An eco-friendly method for extracting rare earth elements that's faster, cheaper, and more efficient.

Rare earth elements (REEs) are crucial for high-tech electronics, electric vehicles, renewable energy systems, and military hardware, but their extraction has long been environmentally costly. With rising demand and climate change intensifying, electrokinetic mining (EKM), developed by the Chinese Academy of Sciences, offers a revolutionary solution for efficiently and sustainably recovering REE.

Harnessing the power of electric fields, EKM is modernizing how rare earths are recovered from ion-adsorption deposits, the world's primary source of heavy rare earths such as dysprosium, terbium, lutetium, and yttrium.

If conventional mining techniques were a sledgehammer, EKM would be the scalpel; a new process that balances efficiency with sustainability, streamlining the way to a speedy energy transition.

With global attention fixed on reducing the ecological toll of resource extraction, EKM could be the breakthrough the rare earths industry – and the planet – desperately needs. More than a scientific advancement, it's a blueprint for a more sustainable future in mining.

"Rare earth elements (REEs), particularly heavy REEs (HREEs), are key enablers of the rapid transition to a decarbonised world," the Chinese Academy of Sciences team wrote in a paper published in Nature Sustainability earlier this month. "This work validates a new sustainable path for REEs mining, paving the way to a greener resources supply."

Transformative potential

While initial EKM experiments in 2023 demonstrated the rare earth recovery technology's potential, scaling it up for industrial use presented challenges such as electrode instability in corrosive environments, leachate leakage, and difficulties posed by variability in groundwater and ore structure.

The team's troubleshooting strategies slashed energy consumption by 60%, reduced mining chemicals by 80%, and cut extraction time by 70%-all while recovering over 95% of REEs.

EKM extraction was applied specifically to ion-adsorption deposits, which supply over 90% of the world's heavy rare earth elements. These deposits typically form through weathering when minerals adhere to clay surfaces commonly found in regions with underlying granite.

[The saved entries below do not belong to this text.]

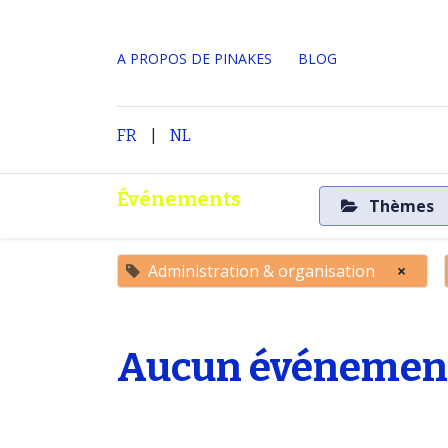
A PROPOS DE PINAKES
​BLOG
|
Accueil
A propos
FR
NL
Événements
Thèmes
Administration & organisation
×
Aucun événement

Current extraction methods, primarily involving ammonium salts, can cause significant environmental damage while generating an unsustainable stripping ratio.

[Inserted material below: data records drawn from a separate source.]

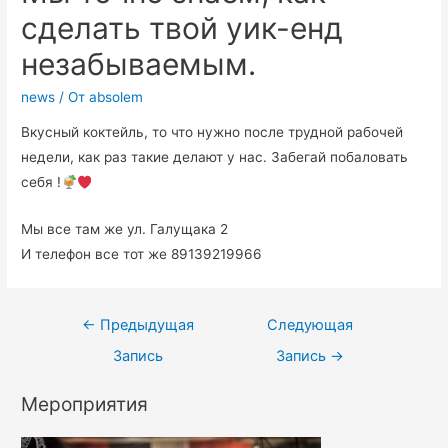
сделать твой уик-енд
незабываемым.
news
/ От
absolem
Вкусный коктейль, то что нужно после трудной рабочей
недели, как раз такие делают у нас. Забегай побаловать
себя !
Мы все там же ул. Галущака 2
И телефон все тот же 89139219966
←
Предыдущая
Следующая
Запись
Запись
→
Мероприятия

The researchers comprehensively evaluated EKM results across variations in leachate composition, groundwater, surface water, and soil samples, providing a detailed assessment of the extraction process's efficiency and environmental impacts and valuable insights for applying EKM in different geological settings.

EKM experiments at scale demonstrate the effectiveness of electric fields in mobilizing ions to enhance the leaching process, with a 95% reduction in ammonia-nitrogen emissions in groundwater and surface water, addressing one of the significant environmental impacts of conventional methods.

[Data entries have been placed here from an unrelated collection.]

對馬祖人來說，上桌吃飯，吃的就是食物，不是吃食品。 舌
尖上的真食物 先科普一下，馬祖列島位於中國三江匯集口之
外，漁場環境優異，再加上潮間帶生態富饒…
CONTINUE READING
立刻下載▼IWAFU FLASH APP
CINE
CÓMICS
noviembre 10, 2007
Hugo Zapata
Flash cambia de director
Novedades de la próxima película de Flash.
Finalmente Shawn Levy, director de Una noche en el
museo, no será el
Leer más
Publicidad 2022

The study underscores the transformative potential of EKM for large-scale industrial applications. By offering significant environmental, efficiency, and cost advantages, EKM presents a sustainable alternative.

As the world transitions to green energy, innovations of this nature are poised to play a critical role in ensuring that all mining practices, not just the end result, align with sustainability goals.